**RECORDS SUPPLIED**
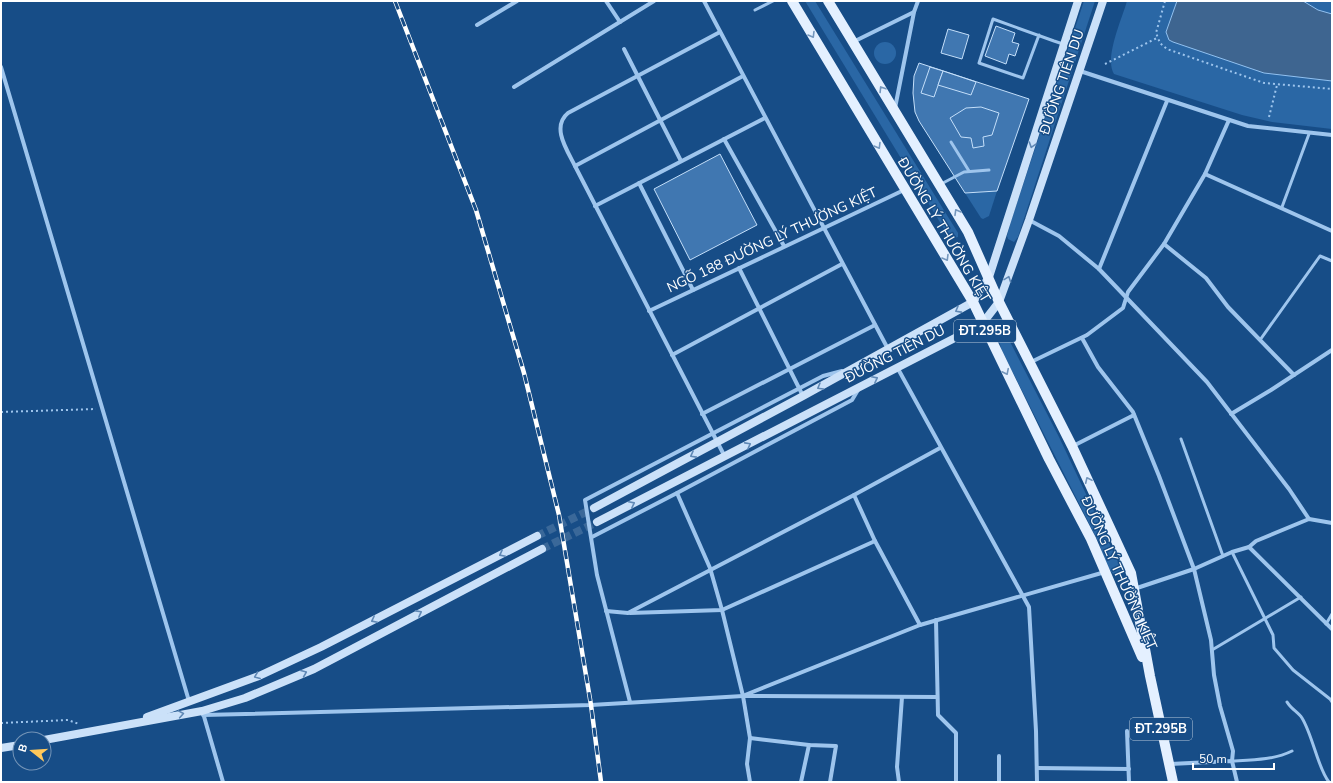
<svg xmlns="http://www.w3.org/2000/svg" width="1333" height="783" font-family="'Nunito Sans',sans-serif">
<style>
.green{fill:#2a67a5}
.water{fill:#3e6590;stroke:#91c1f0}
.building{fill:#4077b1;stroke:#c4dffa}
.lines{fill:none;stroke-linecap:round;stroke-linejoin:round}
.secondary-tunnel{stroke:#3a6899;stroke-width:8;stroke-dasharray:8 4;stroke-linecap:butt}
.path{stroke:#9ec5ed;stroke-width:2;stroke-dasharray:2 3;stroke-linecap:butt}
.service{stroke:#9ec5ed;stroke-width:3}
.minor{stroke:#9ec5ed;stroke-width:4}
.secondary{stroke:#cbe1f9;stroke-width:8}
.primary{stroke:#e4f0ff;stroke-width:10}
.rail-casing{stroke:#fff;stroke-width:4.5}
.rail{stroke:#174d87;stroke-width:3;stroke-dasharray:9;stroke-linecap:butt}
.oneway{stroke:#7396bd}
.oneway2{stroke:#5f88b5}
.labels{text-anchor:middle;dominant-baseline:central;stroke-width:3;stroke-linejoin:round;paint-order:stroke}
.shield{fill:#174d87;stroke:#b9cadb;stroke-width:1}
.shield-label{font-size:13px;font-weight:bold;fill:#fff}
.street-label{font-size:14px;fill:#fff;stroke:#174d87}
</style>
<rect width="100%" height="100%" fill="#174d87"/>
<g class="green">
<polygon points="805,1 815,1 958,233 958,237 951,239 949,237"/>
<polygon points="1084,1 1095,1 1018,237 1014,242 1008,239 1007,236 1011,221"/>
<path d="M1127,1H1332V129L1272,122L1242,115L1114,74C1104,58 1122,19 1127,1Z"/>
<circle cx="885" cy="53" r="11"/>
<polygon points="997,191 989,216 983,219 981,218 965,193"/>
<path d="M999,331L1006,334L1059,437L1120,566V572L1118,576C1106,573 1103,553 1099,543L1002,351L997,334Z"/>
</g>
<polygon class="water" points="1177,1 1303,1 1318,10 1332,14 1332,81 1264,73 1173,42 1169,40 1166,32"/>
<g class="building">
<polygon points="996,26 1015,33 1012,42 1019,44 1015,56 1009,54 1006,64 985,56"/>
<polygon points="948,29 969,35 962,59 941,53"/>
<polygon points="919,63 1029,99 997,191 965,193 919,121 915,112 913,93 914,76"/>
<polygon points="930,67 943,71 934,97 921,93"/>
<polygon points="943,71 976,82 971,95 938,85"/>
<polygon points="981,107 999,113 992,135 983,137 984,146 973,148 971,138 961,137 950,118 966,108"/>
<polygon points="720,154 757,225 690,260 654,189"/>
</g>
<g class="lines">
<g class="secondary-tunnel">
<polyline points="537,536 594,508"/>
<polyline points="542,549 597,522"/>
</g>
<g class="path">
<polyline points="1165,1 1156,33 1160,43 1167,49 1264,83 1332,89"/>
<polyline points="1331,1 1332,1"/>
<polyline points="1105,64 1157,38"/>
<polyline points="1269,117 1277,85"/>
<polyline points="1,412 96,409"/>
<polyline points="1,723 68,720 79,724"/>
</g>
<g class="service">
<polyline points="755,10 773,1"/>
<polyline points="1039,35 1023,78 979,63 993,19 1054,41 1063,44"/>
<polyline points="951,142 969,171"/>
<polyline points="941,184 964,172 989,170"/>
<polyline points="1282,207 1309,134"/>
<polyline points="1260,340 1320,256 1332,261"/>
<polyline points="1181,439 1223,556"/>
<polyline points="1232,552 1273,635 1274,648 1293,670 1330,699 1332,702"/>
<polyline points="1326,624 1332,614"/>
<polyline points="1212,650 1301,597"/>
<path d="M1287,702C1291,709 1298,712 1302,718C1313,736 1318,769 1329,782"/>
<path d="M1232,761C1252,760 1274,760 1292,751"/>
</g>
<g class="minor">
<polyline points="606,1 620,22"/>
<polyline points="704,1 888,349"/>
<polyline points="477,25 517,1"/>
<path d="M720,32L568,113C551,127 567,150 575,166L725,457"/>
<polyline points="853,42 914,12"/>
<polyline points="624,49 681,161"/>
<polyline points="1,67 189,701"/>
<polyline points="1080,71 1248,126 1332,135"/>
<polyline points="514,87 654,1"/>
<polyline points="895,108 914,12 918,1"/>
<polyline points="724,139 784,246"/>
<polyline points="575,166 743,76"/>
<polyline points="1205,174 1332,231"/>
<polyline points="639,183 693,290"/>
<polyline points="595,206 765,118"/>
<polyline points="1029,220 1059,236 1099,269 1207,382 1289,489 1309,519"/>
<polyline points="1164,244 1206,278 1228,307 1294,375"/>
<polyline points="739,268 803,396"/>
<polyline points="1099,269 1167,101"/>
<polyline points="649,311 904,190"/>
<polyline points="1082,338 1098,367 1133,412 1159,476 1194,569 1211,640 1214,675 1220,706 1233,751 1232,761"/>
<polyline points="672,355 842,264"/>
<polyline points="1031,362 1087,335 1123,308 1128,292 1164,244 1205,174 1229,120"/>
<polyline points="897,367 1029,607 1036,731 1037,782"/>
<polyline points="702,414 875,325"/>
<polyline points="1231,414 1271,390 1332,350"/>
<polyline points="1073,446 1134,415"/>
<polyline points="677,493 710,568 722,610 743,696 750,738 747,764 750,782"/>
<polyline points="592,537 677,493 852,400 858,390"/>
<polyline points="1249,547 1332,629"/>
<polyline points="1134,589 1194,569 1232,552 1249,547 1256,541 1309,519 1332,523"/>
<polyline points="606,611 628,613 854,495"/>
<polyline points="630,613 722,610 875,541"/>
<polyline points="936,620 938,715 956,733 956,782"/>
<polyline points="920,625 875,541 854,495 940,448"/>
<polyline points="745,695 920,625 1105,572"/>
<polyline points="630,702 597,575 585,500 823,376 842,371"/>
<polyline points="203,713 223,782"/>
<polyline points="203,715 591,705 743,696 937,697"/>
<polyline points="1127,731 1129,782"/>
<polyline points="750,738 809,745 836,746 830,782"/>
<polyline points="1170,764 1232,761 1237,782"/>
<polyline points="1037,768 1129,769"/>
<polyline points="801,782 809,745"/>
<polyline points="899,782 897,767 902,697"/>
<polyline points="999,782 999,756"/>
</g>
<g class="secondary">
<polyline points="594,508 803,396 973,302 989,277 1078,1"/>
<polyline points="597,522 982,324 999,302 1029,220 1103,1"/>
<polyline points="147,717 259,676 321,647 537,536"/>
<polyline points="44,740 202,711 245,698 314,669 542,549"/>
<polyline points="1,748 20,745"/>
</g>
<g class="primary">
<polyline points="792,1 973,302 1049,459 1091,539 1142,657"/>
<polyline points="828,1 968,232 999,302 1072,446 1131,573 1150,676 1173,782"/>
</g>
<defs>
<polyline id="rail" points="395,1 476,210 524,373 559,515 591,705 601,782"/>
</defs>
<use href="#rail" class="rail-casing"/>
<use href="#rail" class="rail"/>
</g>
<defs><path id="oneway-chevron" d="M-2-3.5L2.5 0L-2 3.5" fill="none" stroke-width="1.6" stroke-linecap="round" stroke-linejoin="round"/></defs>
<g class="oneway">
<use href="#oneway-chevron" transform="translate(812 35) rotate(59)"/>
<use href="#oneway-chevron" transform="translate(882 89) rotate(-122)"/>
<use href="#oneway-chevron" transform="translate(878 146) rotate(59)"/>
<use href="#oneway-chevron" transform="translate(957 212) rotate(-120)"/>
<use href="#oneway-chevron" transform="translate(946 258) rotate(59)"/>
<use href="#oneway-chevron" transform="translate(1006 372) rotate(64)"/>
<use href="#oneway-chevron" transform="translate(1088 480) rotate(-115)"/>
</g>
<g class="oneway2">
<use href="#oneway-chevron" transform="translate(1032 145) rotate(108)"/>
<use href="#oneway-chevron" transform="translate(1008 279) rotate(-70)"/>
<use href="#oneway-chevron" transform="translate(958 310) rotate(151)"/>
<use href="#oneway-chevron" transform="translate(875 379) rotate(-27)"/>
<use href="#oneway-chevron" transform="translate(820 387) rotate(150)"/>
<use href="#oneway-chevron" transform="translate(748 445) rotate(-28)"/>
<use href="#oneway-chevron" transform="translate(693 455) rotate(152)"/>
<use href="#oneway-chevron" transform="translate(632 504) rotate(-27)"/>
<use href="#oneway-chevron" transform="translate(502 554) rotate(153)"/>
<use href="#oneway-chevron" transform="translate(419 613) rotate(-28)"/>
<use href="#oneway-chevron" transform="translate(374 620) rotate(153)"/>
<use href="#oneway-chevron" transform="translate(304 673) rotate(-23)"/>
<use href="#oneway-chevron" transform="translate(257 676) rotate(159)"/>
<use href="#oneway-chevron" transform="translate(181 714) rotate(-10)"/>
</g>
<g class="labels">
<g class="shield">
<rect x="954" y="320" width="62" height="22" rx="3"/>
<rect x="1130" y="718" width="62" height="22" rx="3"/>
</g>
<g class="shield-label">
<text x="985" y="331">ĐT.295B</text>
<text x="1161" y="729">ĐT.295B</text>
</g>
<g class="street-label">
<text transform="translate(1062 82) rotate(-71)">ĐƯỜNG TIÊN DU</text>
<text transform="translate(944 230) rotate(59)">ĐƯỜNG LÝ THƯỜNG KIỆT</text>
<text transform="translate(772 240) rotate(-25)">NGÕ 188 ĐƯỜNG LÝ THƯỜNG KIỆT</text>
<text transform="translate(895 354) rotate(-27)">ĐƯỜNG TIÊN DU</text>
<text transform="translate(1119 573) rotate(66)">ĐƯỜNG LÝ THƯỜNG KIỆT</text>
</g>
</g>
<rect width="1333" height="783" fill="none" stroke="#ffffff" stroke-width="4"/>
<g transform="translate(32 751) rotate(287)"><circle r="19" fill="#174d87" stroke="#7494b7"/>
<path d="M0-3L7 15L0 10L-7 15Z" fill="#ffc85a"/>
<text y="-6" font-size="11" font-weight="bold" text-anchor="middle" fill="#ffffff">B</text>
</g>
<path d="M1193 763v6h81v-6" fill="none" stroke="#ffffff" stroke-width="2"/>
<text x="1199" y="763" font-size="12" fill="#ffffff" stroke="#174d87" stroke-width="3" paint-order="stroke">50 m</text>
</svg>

**EXERCISE DIRECTIONS**
Examine the records and pull out every line where the string "labels" occurs.

**EXERCISE RESPONSE**
.labels{text-anchor:middle;dominant-baseline:central;stroke-width:3;stroke-linejoin:round;paint-order:stroke}
<g class="labels">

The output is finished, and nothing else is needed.